I awoke an hour later, groggy and confused in the recovery room. I don't remember any of it, but my husband tells me my eyes opened and I blurted out, "Is she okay? Is our baby okay?" Thankfully, she arrived unscathed and was placed on my chest. As soon as I felt her tiny head nestle into my neck, I burst into tears. I felt confused, disoriented, and so in love.
That first day is a blur as the general anesthesia from my emergency C-section wore off. Around noon, I asked my nurse to swap my pain meds for gigantic ibuprofen. I was fine with discomfort, but I wanted to remember the first day of our daughter's life.
Because that is the thing with our birth story: I won't ever know what happened. I walked into the hospital armed with lavender oils and a Thomas Newman playlist, confident that these small details would make a world of difference in aiding me with the labor experience I wanted. I walked out with a beautiful and healthy baby girl and absolutely zero recollection of the first nine hours of her life. My reliance on my birth plan—and my self-guided pressure to go drug-free—meant I missed her birth entirely. And I can't ever get that back.

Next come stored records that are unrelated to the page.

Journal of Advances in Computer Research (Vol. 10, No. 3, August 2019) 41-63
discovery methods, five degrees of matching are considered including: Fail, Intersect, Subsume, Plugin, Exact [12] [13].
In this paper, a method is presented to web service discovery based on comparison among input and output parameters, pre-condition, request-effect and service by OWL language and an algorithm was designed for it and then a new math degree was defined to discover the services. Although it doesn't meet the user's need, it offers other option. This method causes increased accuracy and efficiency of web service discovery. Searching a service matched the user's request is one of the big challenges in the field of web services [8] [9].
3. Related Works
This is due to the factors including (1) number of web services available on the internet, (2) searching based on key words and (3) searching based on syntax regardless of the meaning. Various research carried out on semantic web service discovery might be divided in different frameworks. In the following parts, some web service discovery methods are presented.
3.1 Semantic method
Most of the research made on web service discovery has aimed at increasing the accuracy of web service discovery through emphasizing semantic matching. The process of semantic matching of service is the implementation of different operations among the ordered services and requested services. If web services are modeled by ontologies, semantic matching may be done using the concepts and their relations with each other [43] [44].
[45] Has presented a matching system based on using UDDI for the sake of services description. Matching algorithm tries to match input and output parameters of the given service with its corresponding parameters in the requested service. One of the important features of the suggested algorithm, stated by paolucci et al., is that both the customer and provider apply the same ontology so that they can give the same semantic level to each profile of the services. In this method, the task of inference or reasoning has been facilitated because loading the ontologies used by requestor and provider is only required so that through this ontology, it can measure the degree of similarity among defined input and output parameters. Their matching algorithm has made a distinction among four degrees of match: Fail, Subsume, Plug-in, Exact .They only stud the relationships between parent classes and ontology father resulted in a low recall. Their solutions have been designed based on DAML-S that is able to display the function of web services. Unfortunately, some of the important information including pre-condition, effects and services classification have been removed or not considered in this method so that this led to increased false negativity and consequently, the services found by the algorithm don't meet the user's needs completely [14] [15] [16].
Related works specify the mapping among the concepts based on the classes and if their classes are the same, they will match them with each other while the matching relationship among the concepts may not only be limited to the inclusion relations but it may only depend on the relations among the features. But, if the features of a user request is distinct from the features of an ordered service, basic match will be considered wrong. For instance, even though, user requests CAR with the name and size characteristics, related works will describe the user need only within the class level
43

Now, it's a full 18 months later and we have a joyous daughter who is truly the light of our lives. I've accepted what happened during labor because it brought Liliana to us. But I'll never forgive myself for becoming so attached to a silly piece of paper that ultimately didn't matter. I still wonder if a flexible birth plan (or no birth plan at all) would've made our labor experience easier to accept. I guess I'll never know that answer.
Because in reality, child birth is just the beginning. Thankfully, we have a lifetime with our daughter that more than makes up for those scary first moments of the unknown.